The missing number is the total pool. Crunchbase News says the initiative is backed individually by more than 150 angels, founders and executives, including former Stripe COO Claire Hughes Johnson, former Asana COO Anne Raimondi, Sana CEO Joel Hellermark and Wise CTO Harsh Sinha. But Omnea has not disclosed a total capital commitment for the Future Founders Fund.
There is a recruiting logic to this. Omnea has about 200 employees across London and New York, and roughly 15% are former founders, according to Crunchbase News. Freeman said four employees have already signaled interest in using the program once eligible, two of whom have built companies before and two who would be first-time founders.
Omnea also has venture-grade pressure behind it. FinSMEs reported in September 2025 that Omnea raised a $50 million Series B. That round brought Omnea's total funding to more than $75 million, according to FinSMEs, and put more weight on Freeman's ability to hire and keep enterprise-grade operators.
The Future Founders Fund is a retention tool, but not in the conventional sense. It does not promise that people will stay forever. It promises that staying for five years compounds into a network, a potential first investor and a cleaner path out.

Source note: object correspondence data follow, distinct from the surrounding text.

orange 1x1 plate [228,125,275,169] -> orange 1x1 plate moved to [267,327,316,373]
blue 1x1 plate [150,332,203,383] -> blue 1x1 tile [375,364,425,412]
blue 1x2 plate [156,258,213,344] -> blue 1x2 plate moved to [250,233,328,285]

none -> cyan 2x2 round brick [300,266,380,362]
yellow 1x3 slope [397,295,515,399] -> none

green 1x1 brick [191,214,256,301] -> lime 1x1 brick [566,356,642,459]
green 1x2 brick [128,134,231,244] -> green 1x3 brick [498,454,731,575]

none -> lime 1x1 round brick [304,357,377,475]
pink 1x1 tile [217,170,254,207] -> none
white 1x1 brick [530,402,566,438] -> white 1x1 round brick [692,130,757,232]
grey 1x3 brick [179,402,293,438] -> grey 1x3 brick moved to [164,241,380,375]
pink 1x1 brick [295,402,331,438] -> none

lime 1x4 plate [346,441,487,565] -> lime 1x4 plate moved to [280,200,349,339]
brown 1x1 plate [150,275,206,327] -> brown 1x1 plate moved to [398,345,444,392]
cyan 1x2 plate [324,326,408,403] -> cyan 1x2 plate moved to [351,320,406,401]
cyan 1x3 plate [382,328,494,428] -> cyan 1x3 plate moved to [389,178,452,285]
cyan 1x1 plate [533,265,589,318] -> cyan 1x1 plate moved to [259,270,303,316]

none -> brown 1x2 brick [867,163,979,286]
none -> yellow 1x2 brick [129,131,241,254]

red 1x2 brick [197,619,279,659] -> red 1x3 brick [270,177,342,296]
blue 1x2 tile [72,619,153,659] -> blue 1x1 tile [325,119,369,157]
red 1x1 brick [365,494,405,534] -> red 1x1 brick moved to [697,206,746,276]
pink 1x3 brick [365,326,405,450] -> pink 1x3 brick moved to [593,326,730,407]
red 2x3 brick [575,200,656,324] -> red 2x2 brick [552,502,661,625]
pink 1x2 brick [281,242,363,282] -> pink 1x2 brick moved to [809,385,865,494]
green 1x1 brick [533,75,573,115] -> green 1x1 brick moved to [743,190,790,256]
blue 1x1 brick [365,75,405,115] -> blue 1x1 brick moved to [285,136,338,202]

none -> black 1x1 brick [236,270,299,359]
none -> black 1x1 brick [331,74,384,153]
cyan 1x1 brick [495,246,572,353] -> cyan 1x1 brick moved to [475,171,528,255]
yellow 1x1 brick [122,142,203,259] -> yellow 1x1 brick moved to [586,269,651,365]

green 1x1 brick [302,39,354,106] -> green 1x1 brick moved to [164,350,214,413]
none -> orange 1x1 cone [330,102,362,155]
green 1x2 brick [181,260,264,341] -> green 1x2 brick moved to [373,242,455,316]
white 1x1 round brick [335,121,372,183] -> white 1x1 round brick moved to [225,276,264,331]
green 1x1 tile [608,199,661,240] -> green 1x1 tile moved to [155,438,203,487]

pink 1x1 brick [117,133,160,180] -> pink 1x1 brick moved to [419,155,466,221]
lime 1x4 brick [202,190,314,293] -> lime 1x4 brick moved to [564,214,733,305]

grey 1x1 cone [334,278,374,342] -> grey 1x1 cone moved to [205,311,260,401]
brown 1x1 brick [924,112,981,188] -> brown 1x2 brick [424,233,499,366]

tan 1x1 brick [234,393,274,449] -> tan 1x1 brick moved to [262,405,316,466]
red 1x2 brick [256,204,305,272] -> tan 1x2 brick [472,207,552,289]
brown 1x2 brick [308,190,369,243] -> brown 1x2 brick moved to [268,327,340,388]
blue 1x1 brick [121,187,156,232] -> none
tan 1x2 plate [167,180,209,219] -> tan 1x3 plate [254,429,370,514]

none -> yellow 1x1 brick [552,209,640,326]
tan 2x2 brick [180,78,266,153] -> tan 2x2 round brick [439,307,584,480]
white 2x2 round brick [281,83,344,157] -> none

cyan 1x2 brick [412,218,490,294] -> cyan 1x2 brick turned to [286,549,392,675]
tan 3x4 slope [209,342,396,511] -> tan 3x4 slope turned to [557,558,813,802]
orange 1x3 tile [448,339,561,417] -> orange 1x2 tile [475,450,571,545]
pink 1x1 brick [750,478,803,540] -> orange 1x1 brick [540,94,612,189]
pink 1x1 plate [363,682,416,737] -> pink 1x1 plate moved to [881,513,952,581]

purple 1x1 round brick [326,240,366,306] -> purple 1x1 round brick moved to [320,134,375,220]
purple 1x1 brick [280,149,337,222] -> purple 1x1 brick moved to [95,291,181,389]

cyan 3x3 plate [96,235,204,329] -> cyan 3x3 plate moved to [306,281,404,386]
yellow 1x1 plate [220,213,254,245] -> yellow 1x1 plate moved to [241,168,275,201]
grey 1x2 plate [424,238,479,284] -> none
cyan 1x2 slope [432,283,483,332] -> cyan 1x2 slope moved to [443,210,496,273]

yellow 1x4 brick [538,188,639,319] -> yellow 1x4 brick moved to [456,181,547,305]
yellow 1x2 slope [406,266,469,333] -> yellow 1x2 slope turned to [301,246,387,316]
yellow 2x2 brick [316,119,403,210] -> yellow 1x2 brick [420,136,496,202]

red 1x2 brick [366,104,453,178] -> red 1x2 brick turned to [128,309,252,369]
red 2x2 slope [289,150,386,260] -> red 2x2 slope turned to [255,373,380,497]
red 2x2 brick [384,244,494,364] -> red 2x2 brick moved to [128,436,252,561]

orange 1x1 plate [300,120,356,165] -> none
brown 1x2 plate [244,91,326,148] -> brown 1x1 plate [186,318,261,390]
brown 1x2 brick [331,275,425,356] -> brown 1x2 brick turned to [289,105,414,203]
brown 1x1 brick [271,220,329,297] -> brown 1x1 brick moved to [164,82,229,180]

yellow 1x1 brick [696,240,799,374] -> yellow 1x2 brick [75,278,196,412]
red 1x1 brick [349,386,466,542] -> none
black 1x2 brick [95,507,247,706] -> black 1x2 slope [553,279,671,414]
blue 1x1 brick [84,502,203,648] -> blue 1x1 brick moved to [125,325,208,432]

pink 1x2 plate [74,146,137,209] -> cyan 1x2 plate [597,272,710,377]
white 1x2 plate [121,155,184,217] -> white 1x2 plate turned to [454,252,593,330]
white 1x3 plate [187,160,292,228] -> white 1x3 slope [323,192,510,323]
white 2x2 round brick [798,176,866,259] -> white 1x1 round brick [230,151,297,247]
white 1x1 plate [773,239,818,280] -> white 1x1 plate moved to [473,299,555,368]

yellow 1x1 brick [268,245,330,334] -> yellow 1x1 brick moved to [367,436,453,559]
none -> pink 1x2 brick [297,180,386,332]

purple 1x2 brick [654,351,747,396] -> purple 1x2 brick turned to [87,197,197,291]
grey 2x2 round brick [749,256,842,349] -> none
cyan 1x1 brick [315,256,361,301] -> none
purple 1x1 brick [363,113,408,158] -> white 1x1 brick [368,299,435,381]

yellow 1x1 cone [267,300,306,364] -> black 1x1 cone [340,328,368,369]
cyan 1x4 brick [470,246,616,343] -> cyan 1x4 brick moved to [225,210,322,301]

Procurement AI is competing for scarce operators, not just product features
Omnea describes itself as an agentic operating system for procurement.
The competitive set is moving quickly. Zip launched AI Superagents and a procurement-native MCP in June 2026, emphasizing governed workflows, permissions and audit trails. Levelpath raised a $55 million Series B in June 2025, led by Battery Ventures. Pivot raised a $40 million Series B in May 2026 to expand its agentic AI capabilities and ERP integrations.
The market is also past the easy demo phase. Gartner said in July 2025 that generative AI for procurement had entered the "trough of disillusionment," citing obstacles including fragmented data, integration complexity, unpredictable costs and trust concerns. That backdrop makes Freeman's move more than a culture story. In procurement AI, implementation and trust are the product. The people who can sell, deploy and support that product inside large organizations are scarce.
Omnea's Future Founders Fund is Freeman's answer to that scarcity. If founder-type operators are going to leave eventually, Omnea wants them to spend their highest-learning years inside Omnea first, then leave as alumni backed by Omnea's network.
Freeman is framing it as good for employees. It is also plainly good for Omnea if it works. A company that can produce founders builds a stronger hiring brand, a denser alumni network and a potential portfolio of companies seeded by people trained inside its own operating system.
The risk is that the best version of the program depends on discipline. Omnea has to fund real founder quality, not reward tenure. Omnea has to avoid turning employee ambition into a performative internal track. And Omnea has to make sure the promise of a future check does not blur the line between working on Omnea and working on the next thing.
Freeman's answer is to make the line visible instead of pretending it does not exist. The Future Founders Fund is not an employee benefit. It is an attempt to make a startup's eventual alumni graph investable from the start.